I am trying to approximate different shapes of a weld bead geometry cross section in additive manufacturing with a graph or ideally (but not necessarily) a function. The regions are the outer shape as well as the individual layers. (see following images)
Therefore, I applied some pre-processing methods to extract the relevant pixels which represent the geometry of a weld bead which are shown as white pixels. (see third image) I derived this image with canny edge detection and multiple morphological operations such as closing erosion and dilation prior to that and of course converting it into grey-scale.

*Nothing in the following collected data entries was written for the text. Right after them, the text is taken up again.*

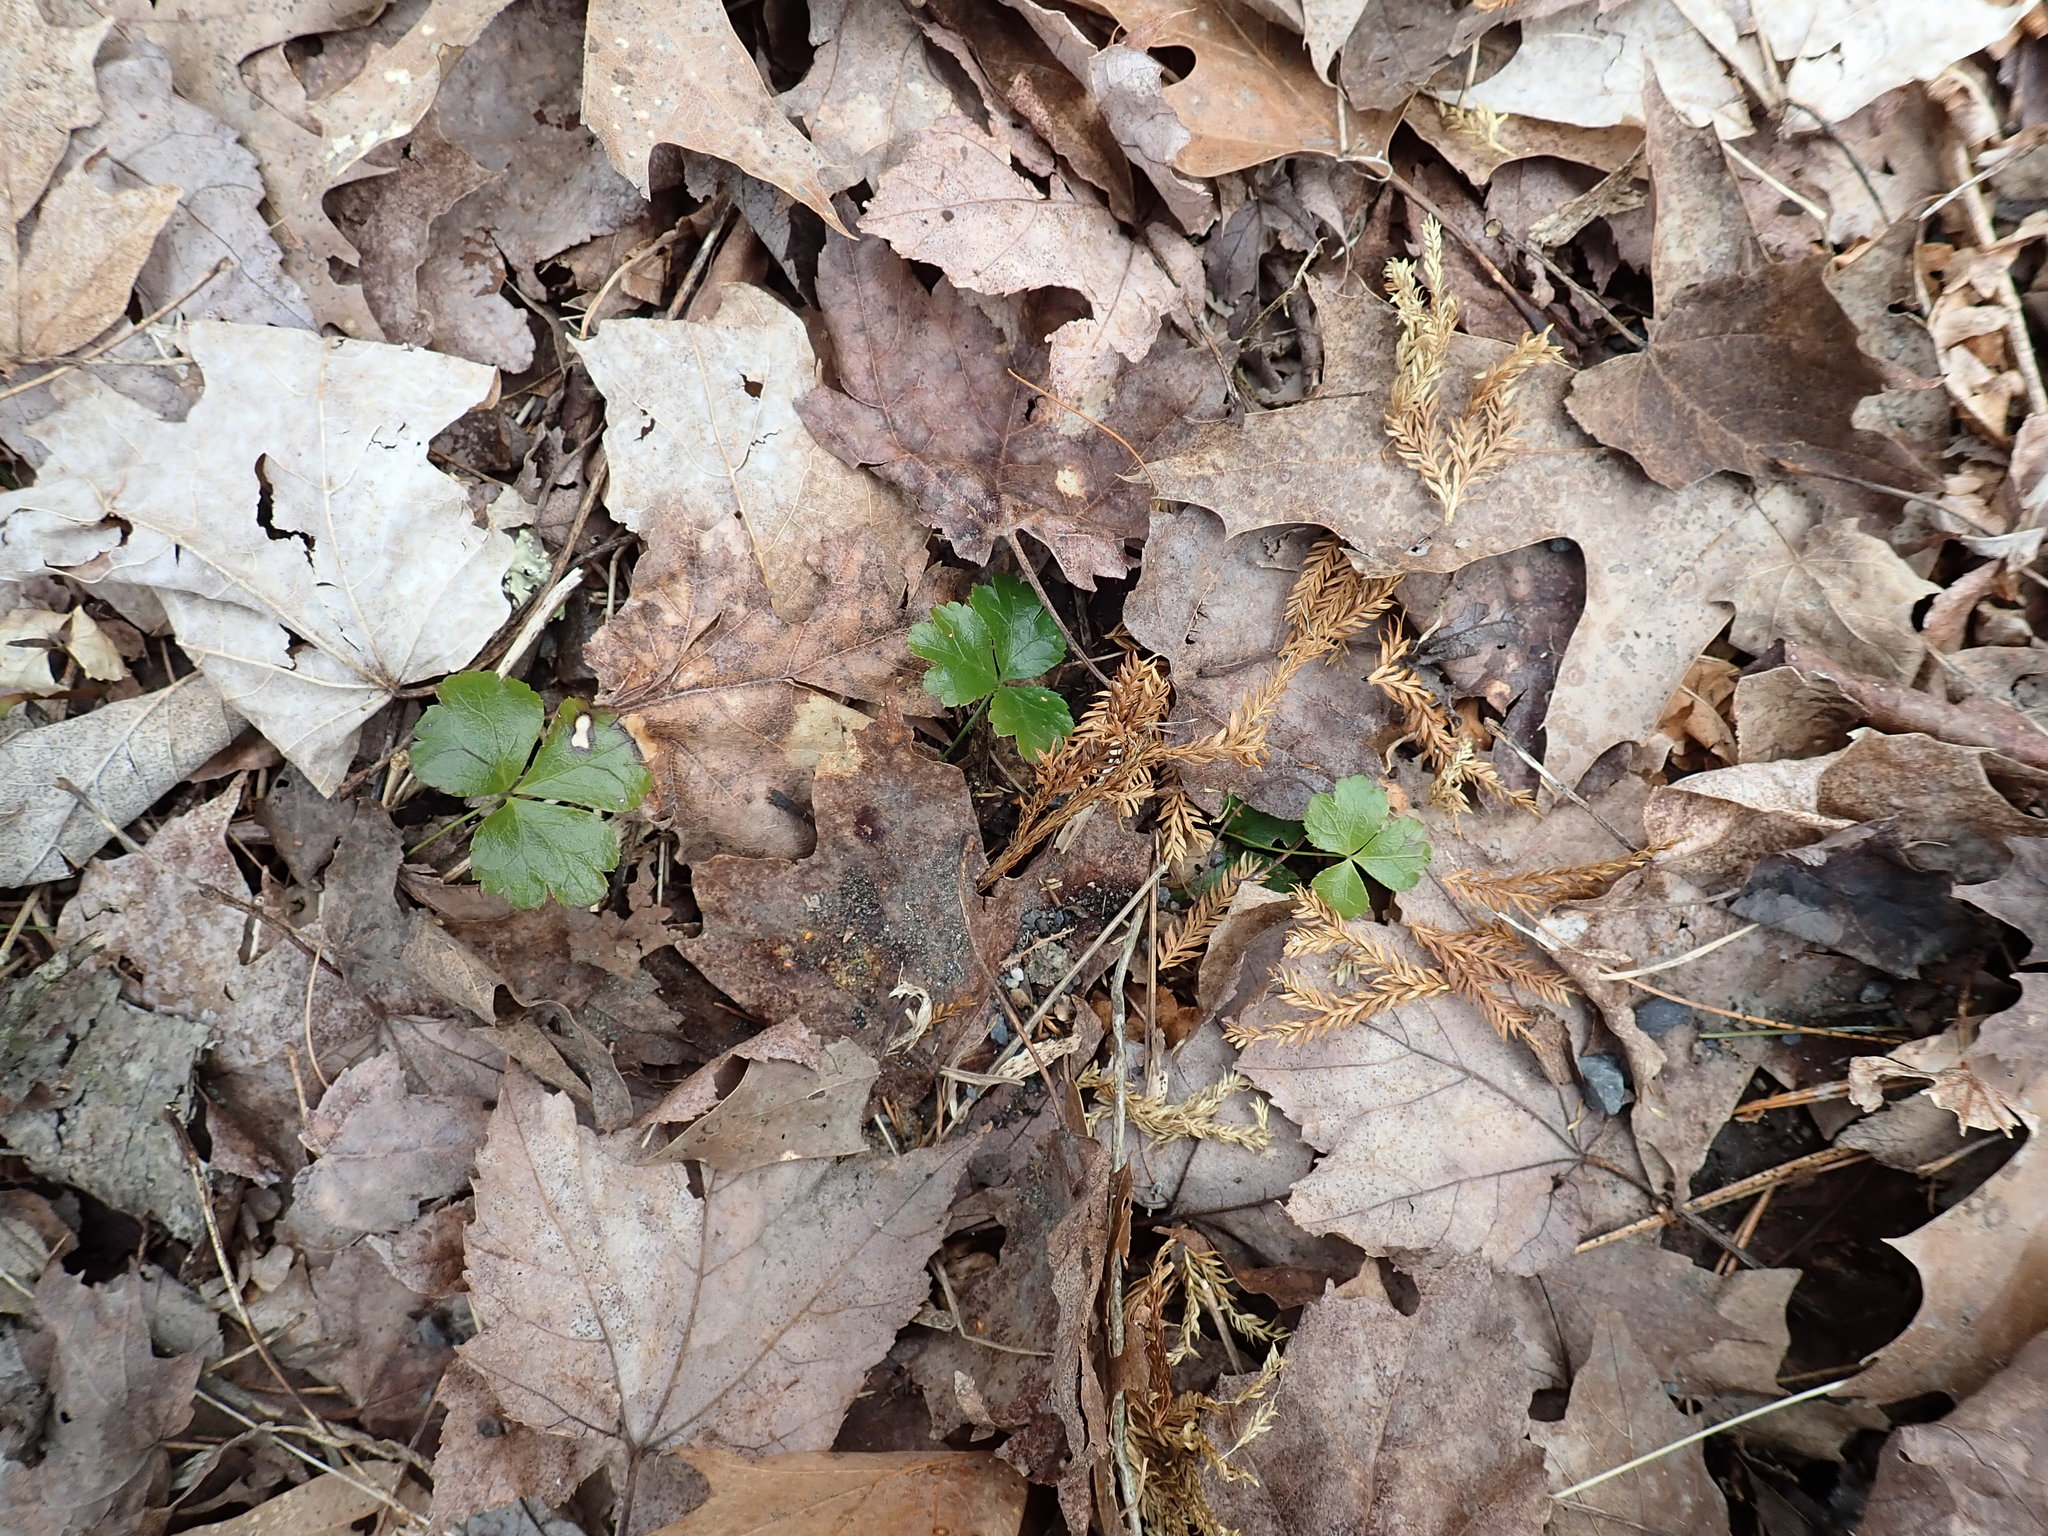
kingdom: Plantae
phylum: Tracheophyta
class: Magnoliopsida
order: Ranunculales
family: Ranunculaceae
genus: Coptis
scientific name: Coptis trifolia
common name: Canker-root
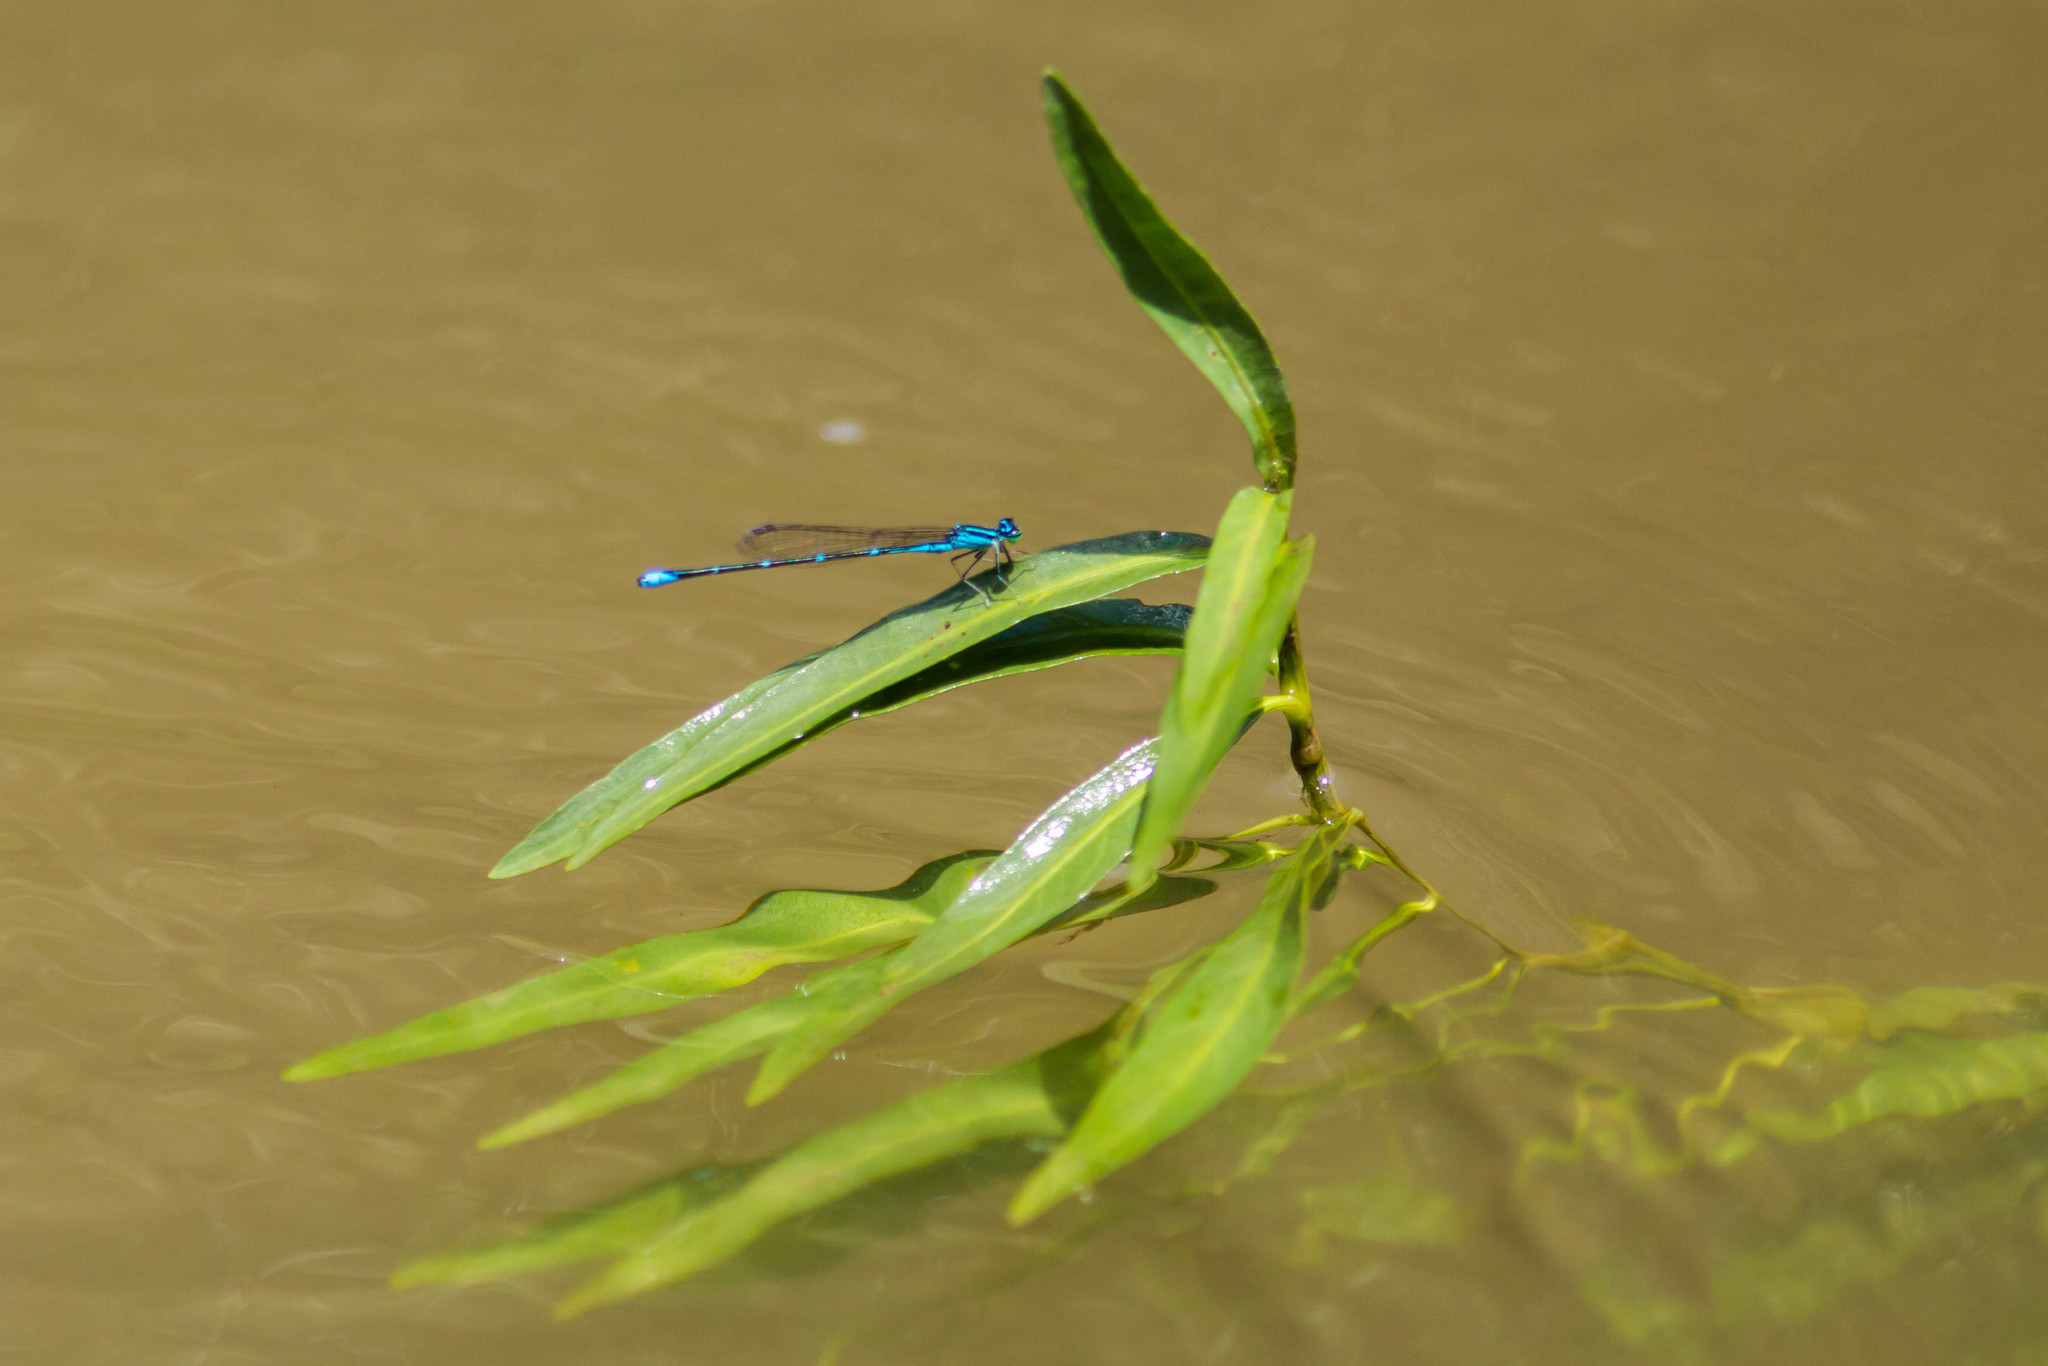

The "noisy" areas are the transition areas between individual layers of metal and only show up in this way, so in general there is not a "better" or "sharper" transition in thus less "noise". Pictures 3 and 4 are an example of some of the image pre-processing methods I used.
My main approach to treat the inner geometry so far was to split up the image in several sub-images and perform least squares regression on each individual one by interpreting the white pixels as data points. Afterwards I've stitched all those little approximation functions back together to form the image of the original size. I've tried it with different sizes of those sub-images. (see pictures 5 and 6)
However, this approach produces jumps between the functions as well as functions next to each other where the pixels or data points in my case should only be approximated with one function (see attached image). My next approach would be to use multivariate adaptive regression on the sub-images.
Thus, I'm asking if anybody knows a better solution for my problem, maybe even for an approximation on global scale without splitting the image into the sub-images. The approximation does not need to be a polynomial function, piece wise linear but connected functions are totally sufficient. I would be thankful if anybody knows a method that is at least capable of achieving what I want to do. Whether a pure non-linear regression method. Unfortunately I don't have many images (only 64), hence I don't think I can use an ANN. (please correct me if I'm wrong)
If you need to take a look at my code, just let me know. Thank you! :)
The best I could obtain is with bilateral filtering for denoising, then adaptive binarization.